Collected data

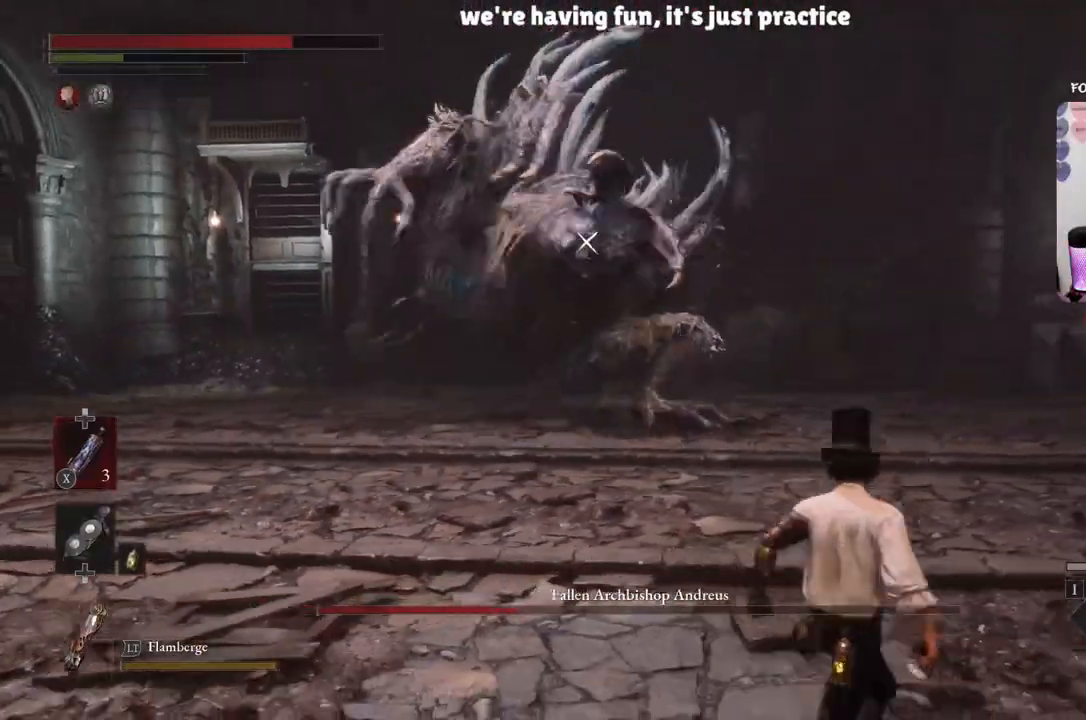
{"buttons": [], "left_stick": "down-right", "right_stick": "center", "events": [[434, "left_stick", "down-right"]]}
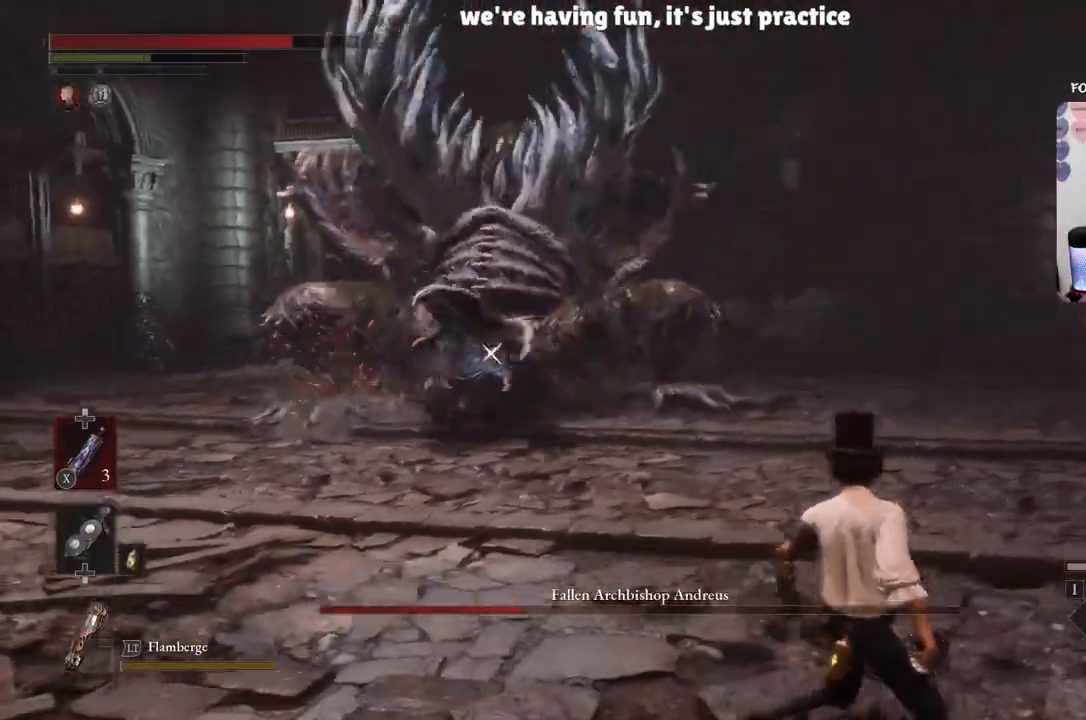
{"buttons": [], "left_stick": "down-right", "right_stick": "center", "events": [[100, "left_stick", "down-left"], [401, "left_stick", "down"], [501, "left_stick", "down-right"]]}
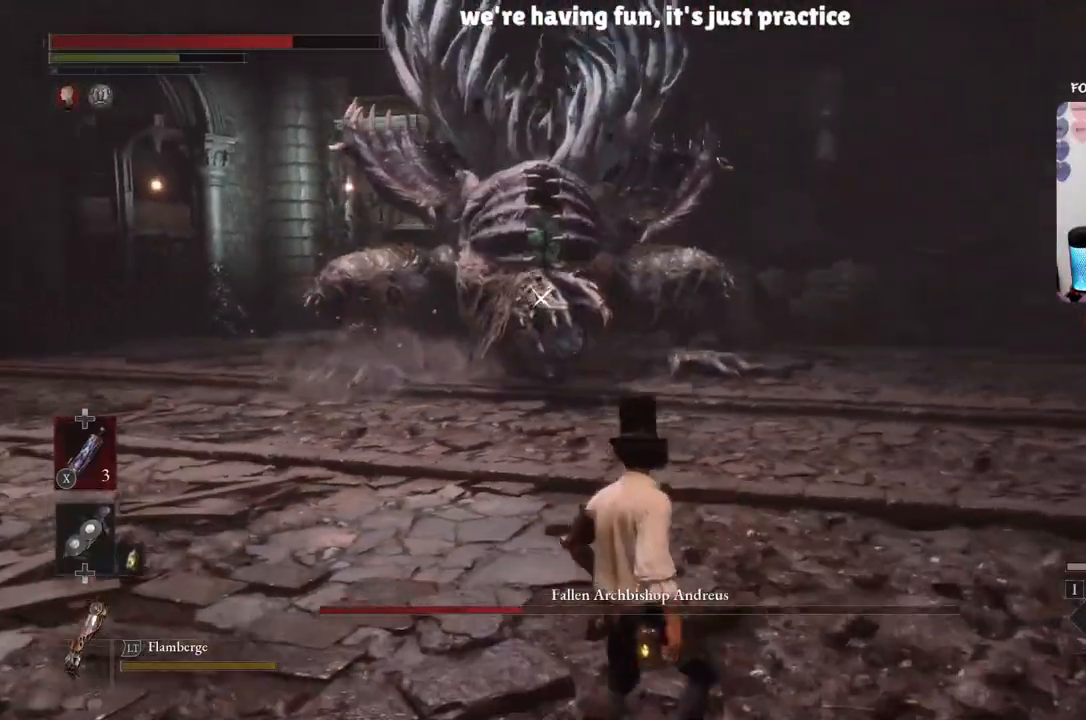
{"buttons": [], "left_stick": "down-right", "right_stick": "center", "events": []}
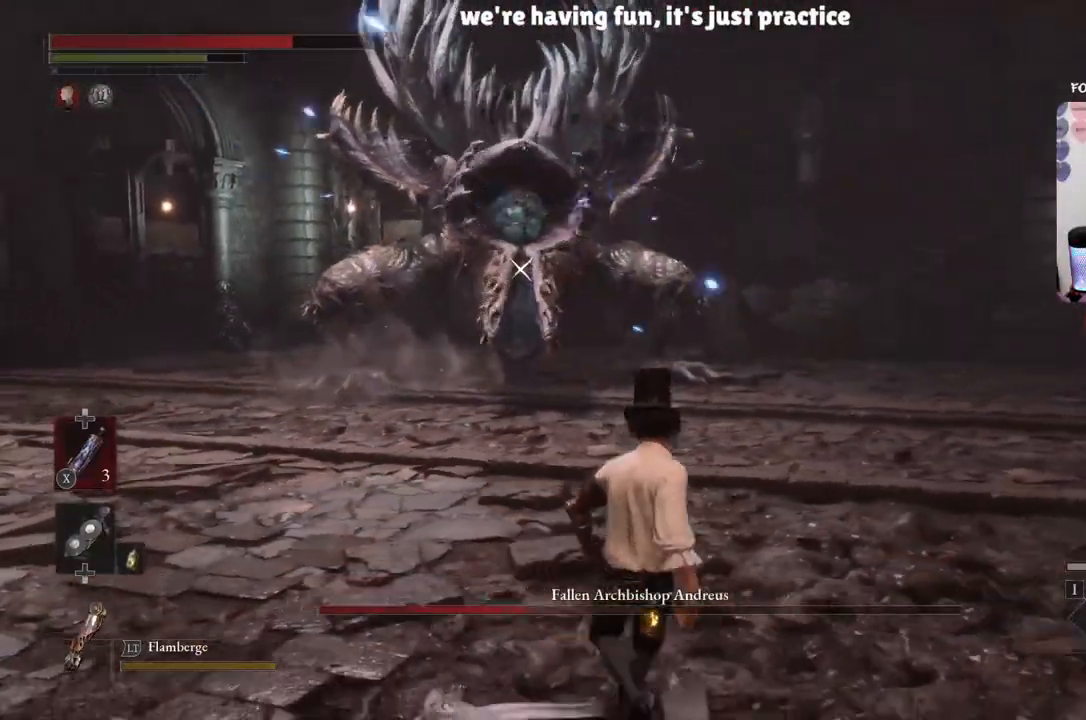
{"buttons": ["B"], "left_stick": "down-right", "right_stick": "center", "events": [[301, "left_stick", "down-left"], [401, "B", "down"], [401, "left_stick", "down-right"]]}
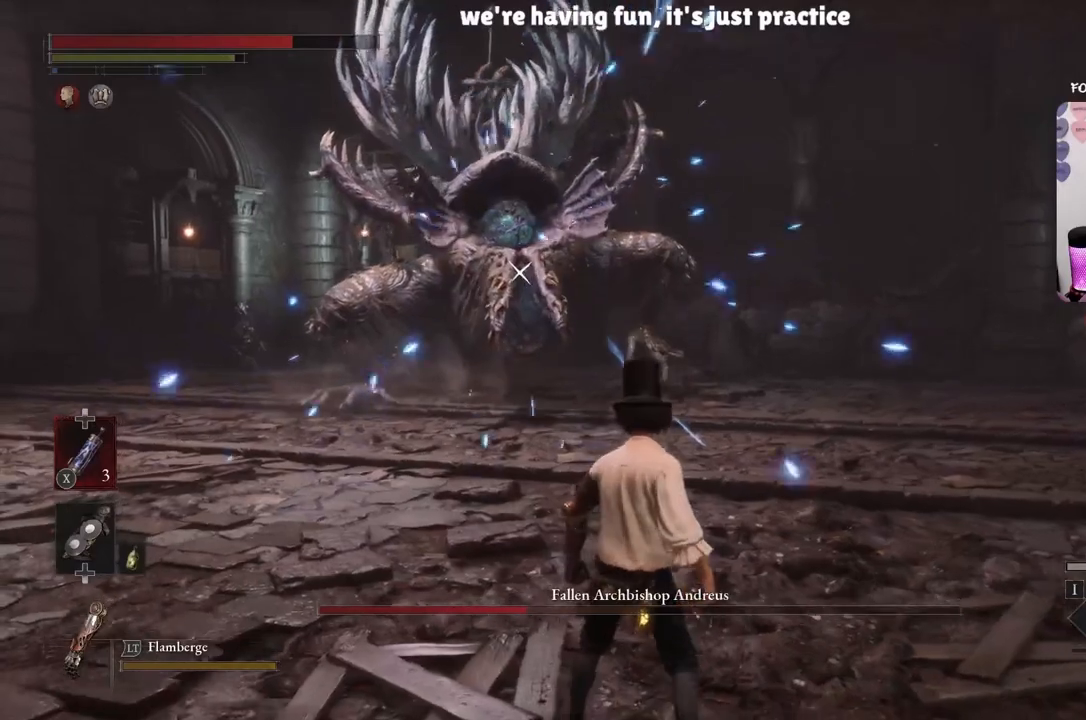
{"buttons": ["B"], "left_stick": "down-right", "right_stick": "center", "events": []}
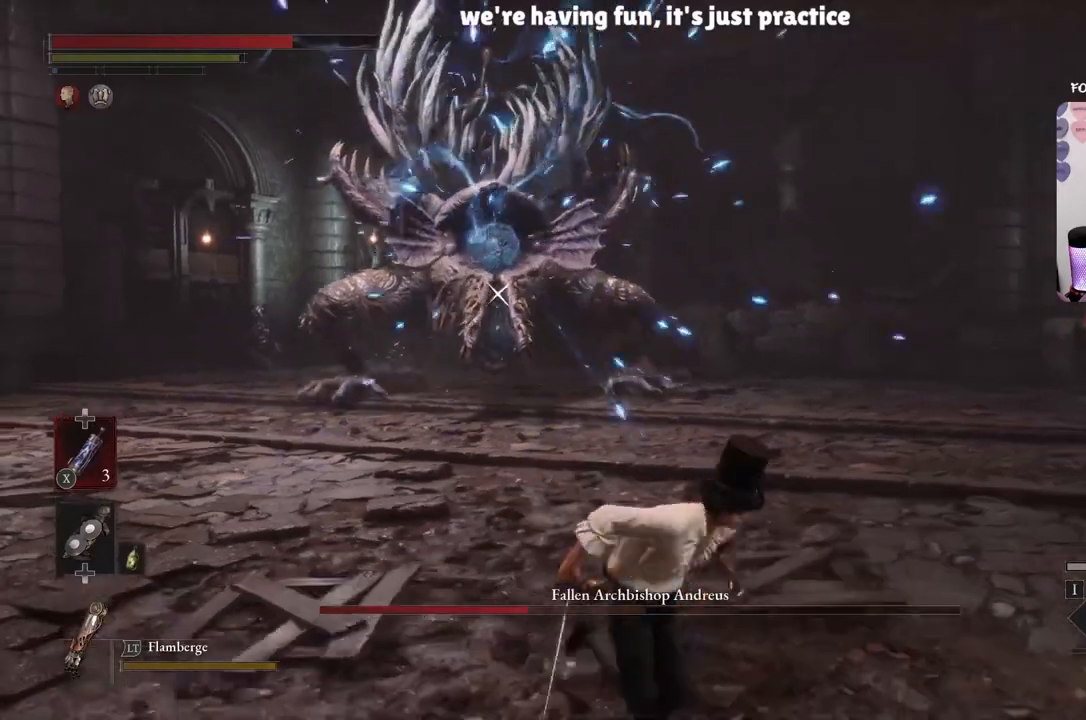
{"buttons": ["B"], "left_stick": "down-right", "right_stick": "center", "events": []}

Task goal
Reproduce all of the data exactly; the pictures do not belong in the copy.

Expected output
{"buttons": [], "left_stick": "down-right", "right_stick": "center", "events": [[434, "left_stick", "down-right"]]}
{"buttons": [], "left_stick": "down-right", "right_stick": "center", "events": [[100, "left_stick", "down-left"], [401, "left_stick", "down"], [501, "left_stick", "down-right"]]}
{"buttons": [], "left_stick": "down-right", "right_stick": "center", "events": []}
{"buttons": ["B"], "left_stick": "down-right", "right_stick": "center", "events": [[301, "left_stick", "down-left"], [401, "B", "down"], [401, "left_stick", "down-right"]]}
{"buttons": ["B"], "left_stick": "down-right", "right_stick": "center", "events": []}
{"buttons": ["B"], "left_stick": "down-right", "right_stick": "center", "events": []}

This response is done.